Upon hearing that humans would come back, the monsters had rushed under the plains of Alunra, where the humans' shelter rested. 

Not long ago that would have meant death, but the dry desert now had just enough magic to make it only a perilous journey; and while the surface of Alunra was still ravaged, things had settled enough for the underground to be inhabitable.

Utopia had grown since my last visit. Monsters kept digging new caves, if only because their numbers increased as more believers trickled in and newborns showed up. 

But the raging devastation above was also causing tremors and with them the ceiling kept breaking down, expanding upward while the debris got absorbed on the ground. So Utopia was tall, so tall that a yellow mist formed at its highest points. 
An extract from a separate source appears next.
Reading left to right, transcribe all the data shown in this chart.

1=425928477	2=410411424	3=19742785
There, under the massive stalagtites, the rapt was discovering a bristling life of dens, pits, temples and cantinas. Everything a beast longed for lay there at reach.

Boulders were alit, releasing a black smoke that quickly spread and waned. They were caged on the ground and embedded in the walls and rocky formations.
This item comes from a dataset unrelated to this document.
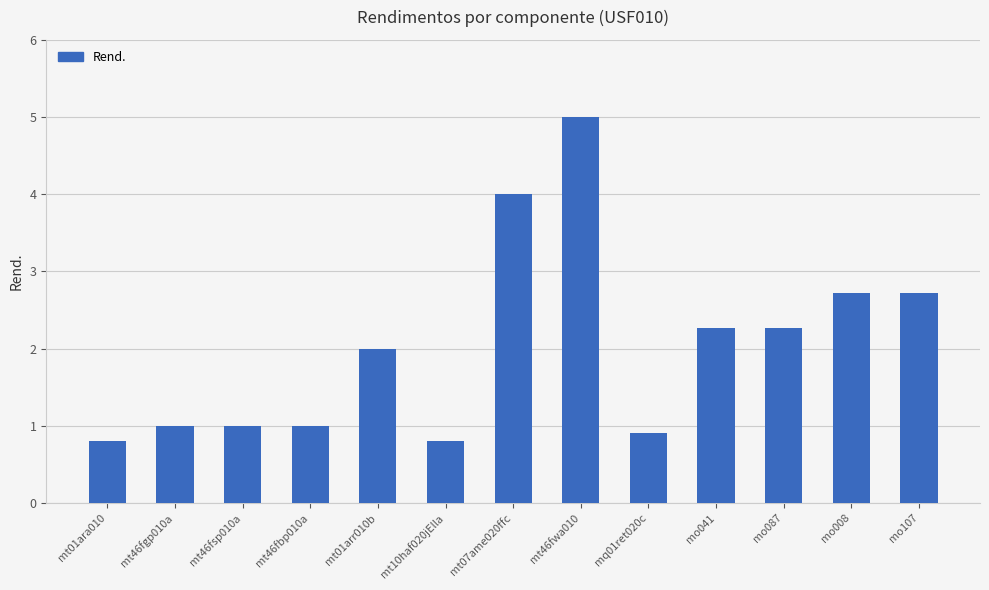

What is the difference between the second highest and minimum values?

3.2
High tunnels mixed with ramps and platforms were crowded with monsters of all types - but let's not lie, most of them greyhounds. Those rocky crocodiles were the most ubiquitous while the rarest were the humanoid ones.

That poor rapt was overwhelmed.

"Where are we? Kaele what did you do!"

I put my hand on her head, which calmed her immediately.

"This is the humans' doorstep. Welcome to Utopia."

"No way!" She marveled. And then: "Wait! That's where the bad guys are!"

"It's fine, I am your bodyguard. Also, I am invisible, you are the only one to see and hear me."

Technically she was invisible too at the moment. The caparace on my back knew the art of please don't find me better than anyone else in the realm. 

"Now, Caline, the rest is up to you. Lead the way!"

"But! But but but! Where do I go?!"

I shrugged.

As far as I was concerned, nothing she would do could achieve anything meaningful. The realm would remain uncaring, and unchanged. 

This was just... I was not even sure why I was humoring her.

Following her meant moving and I could have done without that. Really.

So once she was done harassing me to do more, curiosity got the best of her. The cave was so bright, so vast and there were so many beasts! She just had to see around!

The moment she went far enough I let the invisibility drop for her, which startled other monsters for more reasons than one.

She looked feral to them.

Monsters had three ways of reassuring others. Their bodies could imitate that of humans, or wear chain patterns on them, or bear a mane on their back. A feral monster was one willing to kill on sight and all of this said they would not. 

All the rapt had to assuage their fears was her cuteness and her species being so passive.

Also, she had been around me and I was using her to hide my own presence; I was brimming with mana; Utopia was not the most welcoming place to live in. 

She she felt like an all-powerful rapt to them, against all common sense.

"Meat! They have meat!" 

Those were the cantinas. Some beasts hoarded food that did nothing but distract from the pain. Stuffed eggs, entrails, honey meatballs, soups and purees replaced the smell of wet rock with their hot scents. 

She wanted some, but feared the groups of beasts that used those places to meet and rest. 

Also, she had no shard.

I approached her again, magic churning in my hand. If all she needed was wealth, that was easily fixed. Two dozen shards poured just in front of her face.

"Go on, Caline. Adventure awaits."

She looked at me, my badger mask and then at the fortune before her. It wasn't just the number of shards but their quality - she probably never owned that much.

Finally she overcame her doubts, picked that wealth and treaded carefully around the beasts to get to the owner. They got her to a comfortable hole, brought her the food and I watched her indulge herself.

"Mantaras fruits! My favorite!" Her cute voice rejoiced. 

No other beast wanted to approach her, again discouraged by her feral looks, so she was feasting alone. But she didn't mind. To her that had always been her life. 

Well I was there, a bit away, giving her space to enjoy the moment. 

As long as she felt happy, the realm could wait.